Во сне он слышал, как приехала «Скорая» и, казалось, видел, как Оленьку выносили в клетчатом пледе огромные чёрнокрылые колибри.
На рассвете Рублик проснулся от неясного звука, и увидел сквозь решётку стоящего напротив окна брата. Облачённый в форму железнодорожника он стоял и смотрел точно ему в глаза. Так смотрели они друг на друга, не отрываясь, пока Рублик не потерял сознание.
В выходной, когда брат крепко спал, Рублик пробрался на его половину. Торопливо осмотревшись, схватил первое, что бросилось в глаза - фотографию Оленьки, и был таков.
Теперь, как только за стенкой утихал вой брата, Рублик доставал портрет единственной, любовался прозрачной сияющей кожей, длинными пушистыми ресницами, и шептал:
- Моя Оленька, моя, моя...
Она вернулась из больницы и той же ночью пришла. Рублик лежал в постели и видел, как стояла она на пороге – тонкая и печальная, сокрушаясь:
- Где же твои птицы? Где же твои птицы?
Рублик накрылся с головой и завыл...
Оленька присела возле, и спросила:
- Ты уедешь со мной?
- Хоть на край света! - ответил он.
Электричка набирала ход, убегая прочь из городка N N-ской области.

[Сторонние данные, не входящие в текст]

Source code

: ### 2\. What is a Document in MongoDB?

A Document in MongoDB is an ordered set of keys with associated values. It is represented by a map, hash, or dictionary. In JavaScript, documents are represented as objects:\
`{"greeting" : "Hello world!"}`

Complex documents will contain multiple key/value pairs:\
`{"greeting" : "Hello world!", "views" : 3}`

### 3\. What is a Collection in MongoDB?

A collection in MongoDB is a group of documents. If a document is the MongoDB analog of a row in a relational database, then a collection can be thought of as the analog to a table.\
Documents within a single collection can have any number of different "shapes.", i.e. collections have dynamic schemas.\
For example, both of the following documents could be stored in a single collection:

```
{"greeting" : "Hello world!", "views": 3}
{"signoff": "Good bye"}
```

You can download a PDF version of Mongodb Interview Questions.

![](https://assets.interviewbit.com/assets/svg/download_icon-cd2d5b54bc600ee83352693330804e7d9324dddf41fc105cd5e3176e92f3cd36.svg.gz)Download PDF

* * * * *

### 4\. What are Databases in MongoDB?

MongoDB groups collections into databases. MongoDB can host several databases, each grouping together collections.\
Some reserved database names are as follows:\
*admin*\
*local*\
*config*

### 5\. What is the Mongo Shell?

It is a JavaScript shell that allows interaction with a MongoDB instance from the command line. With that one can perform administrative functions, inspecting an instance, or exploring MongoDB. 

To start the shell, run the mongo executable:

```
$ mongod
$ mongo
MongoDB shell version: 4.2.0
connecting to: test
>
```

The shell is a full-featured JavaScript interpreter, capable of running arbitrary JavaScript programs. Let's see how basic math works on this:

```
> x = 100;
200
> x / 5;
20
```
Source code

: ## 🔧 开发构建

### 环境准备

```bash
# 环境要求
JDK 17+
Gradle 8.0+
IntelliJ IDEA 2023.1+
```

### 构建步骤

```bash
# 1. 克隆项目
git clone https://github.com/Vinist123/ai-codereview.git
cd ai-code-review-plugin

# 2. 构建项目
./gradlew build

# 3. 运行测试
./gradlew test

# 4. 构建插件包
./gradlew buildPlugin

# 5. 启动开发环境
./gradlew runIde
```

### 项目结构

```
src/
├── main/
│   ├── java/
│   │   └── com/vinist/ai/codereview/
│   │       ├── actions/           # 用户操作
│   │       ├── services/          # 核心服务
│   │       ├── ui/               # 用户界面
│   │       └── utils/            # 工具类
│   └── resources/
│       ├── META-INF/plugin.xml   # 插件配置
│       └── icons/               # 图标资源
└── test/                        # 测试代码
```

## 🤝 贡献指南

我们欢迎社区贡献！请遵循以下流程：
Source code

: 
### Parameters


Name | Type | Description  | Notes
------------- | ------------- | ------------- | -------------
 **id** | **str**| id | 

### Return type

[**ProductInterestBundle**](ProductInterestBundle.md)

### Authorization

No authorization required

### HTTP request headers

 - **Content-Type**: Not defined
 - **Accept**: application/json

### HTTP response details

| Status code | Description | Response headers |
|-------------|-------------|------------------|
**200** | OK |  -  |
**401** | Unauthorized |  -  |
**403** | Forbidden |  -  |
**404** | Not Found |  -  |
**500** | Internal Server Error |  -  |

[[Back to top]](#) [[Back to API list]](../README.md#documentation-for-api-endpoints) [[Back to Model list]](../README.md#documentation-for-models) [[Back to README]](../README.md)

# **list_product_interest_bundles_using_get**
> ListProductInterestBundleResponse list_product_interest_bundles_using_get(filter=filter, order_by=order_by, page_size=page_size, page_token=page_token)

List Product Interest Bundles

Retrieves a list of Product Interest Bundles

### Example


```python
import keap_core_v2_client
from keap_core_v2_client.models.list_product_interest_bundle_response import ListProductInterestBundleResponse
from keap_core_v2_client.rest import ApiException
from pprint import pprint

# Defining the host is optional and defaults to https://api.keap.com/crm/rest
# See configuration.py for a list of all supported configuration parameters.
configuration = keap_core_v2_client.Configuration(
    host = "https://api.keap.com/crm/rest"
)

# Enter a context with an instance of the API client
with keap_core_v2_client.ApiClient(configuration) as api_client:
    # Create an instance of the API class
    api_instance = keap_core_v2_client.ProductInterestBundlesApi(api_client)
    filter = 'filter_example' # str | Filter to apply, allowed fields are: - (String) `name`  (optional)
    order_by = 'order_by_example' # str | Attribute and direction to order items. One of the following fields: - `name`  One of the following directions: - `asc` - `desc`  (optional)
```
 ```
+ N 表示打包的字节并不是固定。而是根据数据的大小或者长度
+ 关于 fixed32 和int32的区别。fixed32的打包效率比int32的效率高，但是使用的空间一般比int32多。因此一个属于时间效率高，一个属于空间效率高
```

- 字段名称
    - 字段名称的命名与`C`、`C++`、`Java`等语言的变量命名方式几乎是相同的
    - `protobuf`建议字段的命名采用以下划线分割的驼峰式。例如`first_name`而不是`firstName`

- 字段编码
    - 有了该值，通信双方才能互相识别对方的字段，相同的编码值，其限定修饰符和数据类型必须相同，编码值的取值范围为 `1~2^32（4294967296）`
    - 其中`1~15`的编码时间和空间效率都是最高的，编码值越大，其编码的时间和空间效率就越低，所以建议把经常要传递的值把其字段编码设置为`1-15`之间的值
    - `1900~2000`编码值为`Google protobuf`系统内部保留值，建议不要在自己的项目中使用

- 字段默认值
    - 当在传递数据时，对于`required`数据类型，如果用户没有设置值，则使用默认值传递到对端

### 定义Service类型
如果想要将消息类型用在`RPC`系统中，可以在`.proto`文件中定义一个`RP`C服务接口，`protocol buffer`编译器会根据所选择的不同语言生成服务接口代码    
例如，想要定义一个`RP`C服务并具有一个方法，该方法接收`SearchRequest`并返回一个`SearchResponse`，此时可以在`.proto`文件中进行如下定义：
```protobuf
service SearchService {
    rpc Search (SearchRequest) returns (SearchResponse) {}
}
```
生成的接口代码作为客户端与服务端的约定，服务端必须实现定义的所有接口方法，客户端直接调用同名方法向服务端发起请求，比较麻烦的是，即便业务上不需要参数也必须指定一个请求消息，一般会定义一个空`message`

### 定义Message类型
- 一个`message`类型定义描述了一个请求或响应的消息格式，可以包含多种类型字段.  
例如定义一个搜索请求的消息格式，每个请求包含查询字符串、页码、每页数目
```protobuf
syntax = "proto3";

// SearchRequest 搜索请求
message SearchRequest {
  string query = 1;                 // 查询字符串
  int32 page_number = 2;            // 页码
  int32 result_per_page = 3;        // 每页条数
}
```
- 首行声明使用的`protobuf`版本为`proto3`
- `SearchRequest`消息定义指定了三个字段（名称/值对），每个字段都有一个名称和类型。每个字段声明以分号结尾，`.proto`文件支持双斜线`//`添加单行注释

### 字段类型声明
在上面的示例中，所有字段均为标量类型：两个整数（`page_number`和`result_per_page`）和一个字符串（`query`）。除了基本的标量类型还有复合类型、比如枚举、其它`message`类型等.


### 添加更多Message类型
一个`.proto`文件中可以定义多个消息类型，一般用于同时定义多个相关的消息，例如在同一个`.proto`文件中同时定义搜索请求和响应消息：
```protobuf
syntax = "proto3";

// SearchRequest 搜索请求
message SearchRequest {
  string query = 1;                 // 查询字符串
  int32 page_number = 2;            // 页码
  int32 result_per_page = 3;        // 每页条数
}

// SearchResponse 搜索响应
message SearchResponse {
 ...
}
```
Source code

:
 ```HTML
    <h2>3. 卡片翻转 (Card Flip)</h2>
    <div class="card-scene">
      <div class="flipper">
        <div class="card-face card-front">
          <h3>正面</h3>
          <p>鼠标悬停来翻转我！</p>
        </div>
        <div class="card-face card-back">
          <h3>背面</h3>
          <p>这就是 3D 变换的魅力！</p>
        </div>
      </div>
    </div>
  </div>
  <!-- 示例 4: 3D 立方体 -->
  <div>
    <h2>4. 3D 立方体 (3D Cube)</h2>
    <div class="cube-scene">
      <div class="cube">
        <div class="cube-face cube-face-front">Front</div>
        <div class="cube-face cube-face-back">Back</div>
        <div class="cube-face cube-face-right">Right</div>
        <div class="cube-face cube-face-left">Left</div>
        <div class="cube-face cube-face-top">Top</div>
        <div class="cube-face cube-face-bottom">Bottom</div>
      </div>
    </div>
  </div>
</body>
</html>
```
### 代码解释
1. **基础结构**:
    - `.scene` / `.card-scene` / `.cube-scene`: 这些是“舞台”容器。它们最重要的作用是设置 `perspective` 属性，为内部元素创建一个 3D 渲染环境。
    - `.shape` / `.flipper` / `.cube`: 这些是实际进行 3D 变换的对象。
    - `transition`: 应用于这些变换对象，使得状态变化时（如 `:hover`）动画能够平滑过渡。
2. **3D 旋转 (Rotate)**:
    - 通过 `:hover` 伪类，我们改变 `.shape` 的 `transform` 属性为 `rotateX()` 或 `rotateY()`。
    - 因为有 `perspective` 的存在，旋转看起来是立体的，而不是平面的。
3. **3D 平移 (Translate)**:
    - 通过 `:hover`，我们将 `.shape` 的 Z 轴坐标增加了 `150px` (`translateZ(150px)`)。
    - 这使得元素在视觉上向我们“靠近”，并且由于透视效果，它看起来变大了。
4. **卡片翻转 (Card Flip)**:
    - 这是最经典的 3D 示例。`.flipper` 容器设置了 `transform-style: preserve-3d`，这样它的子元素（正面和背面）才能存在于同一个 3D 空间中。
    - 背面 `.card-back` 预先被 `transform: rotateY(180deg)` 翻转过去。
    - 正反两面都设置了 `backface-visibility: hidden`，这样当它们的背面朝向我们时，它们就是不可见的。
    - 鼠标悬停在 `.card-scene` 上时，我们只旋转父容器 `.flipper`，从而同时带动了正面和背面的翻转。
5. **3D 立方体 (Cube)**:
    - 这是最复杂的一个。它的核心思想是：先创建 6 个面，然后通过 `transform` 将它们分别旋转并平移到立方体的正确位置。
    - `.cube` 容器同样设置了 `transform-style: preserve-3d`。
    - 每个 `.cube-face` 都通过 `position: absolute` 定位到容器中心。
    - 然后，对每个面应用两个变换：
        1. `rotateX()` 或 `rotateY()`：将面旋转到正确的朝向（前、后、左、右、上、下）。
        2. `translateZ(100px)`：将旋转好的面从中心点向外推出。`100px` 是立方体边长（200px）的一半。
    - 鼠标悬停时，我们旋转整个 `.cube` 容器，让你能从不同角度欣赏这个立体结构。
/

Она смотрела в окно, забравшись с ногами на лавку. Из-под ремешка сандалии выглядывал ноготок мизинца. Глаза – синева на белоснежности, вокруг - пушистые реснички-крылышки.
Тут электричка с гулом влетела в тоннель. В отражении стекол Рублик увидел вдруг пустой вагон и одиноко сидящего в нём человека в форме железнодорожника. Оглядевшись, успел увидеть снимок в своих руках, но что это было точно - фотография Оленьки, или рентгеновский снимок её черепа с продавленной височной костью, он разглядеть не успел.